Hacker News new | ask | show | jobs
by penciltwirler 1298 days ago
Nicee, but I feel like really the only thing you need to know as an eng is DNA -> RNA -> Protein. Sometimes RNA -> DNA via reverse transcriptase. Everything else is just normal Python scripting.
7 comments

Oh no. A major flaw that kills protects; to run a valid statistical test you need to understand the underlying reality of the data. Otherwise you just run tests until you find “something”.

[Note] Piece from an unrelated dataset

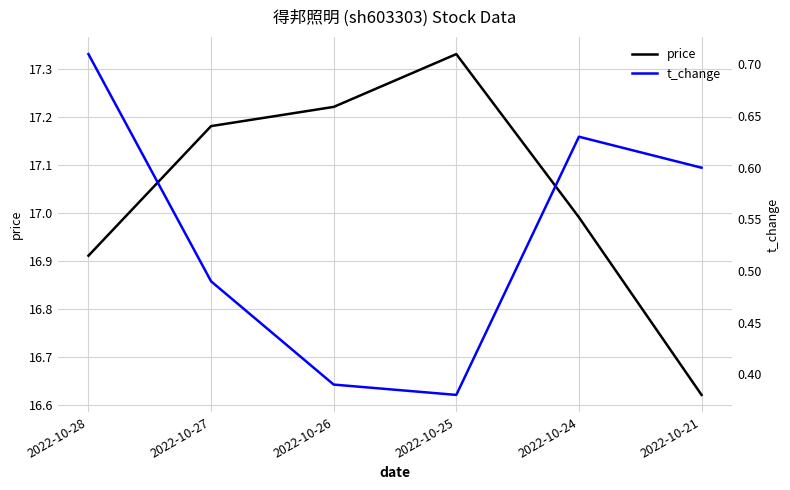

What is the value of the price point at the 1st from the left?

16.9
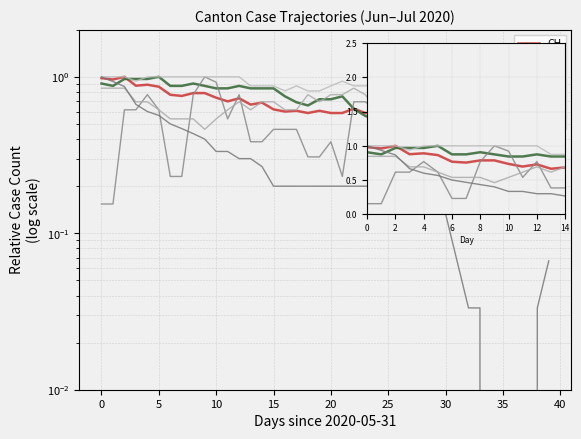

What is the maximum value shown in the chart?

1.0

How do you handle one genomic variant affecting dozens of different rna transcripts and isoforms? How do you handle tissue-specific expression? LD haplotype blocks? Frequency across populations and reference choice? Sample handling affecting read depth? Mixed direction of effects in phenotype-genotype? The critical (and beauty IMO) feature of bioinfo is requiring an understanding of how your dataset can rarely be considered clean and as simple as _observation name_ and _observation value_. To succeed it is usually critical to know a lot about the observation meta data which is not collected in the dataset. Hopefully in the future it will be better curated and less esoteric.

...no. There is more to genomics than python scripting. This is widely incorrect assumption.

A new generation of bioinformaticians and computational biologists are using rust, go, and the web to create, share and deliver.

Checkout nextclade.org

I’m a biochemist + software engineer, and while I understand where you’re coming from, IMO that’s a very harmful/self-sabotaging attitude.

As soon as you start touching science, everything is important.

That’s what I thought too until I learned about

- the dna that doesn’t code for proteins but makes up the vast majority of human dna

- the intron regions of genes that are translated into RNA but then sliced out of the RNA and not transcribed into protein and are 5x larger than the coding parts

Those two things alone are absolutely critical to understand to interpret a genome sequence. Of course there is much more.

You do know that there are things like epigenetics, DNA repair (using specialized proteins), RNAi, post-translational modifications, metabolites (just to name a few)?
Sooner or later you'll have to learn all the other stuff in the linked page: file formats used only in genomics, structural variants, NGS, evolution, regulation, polygenics, etc.
Who knew complex large polyploid genome assembly (i.e. sugar cane) was just a matter of python scripting?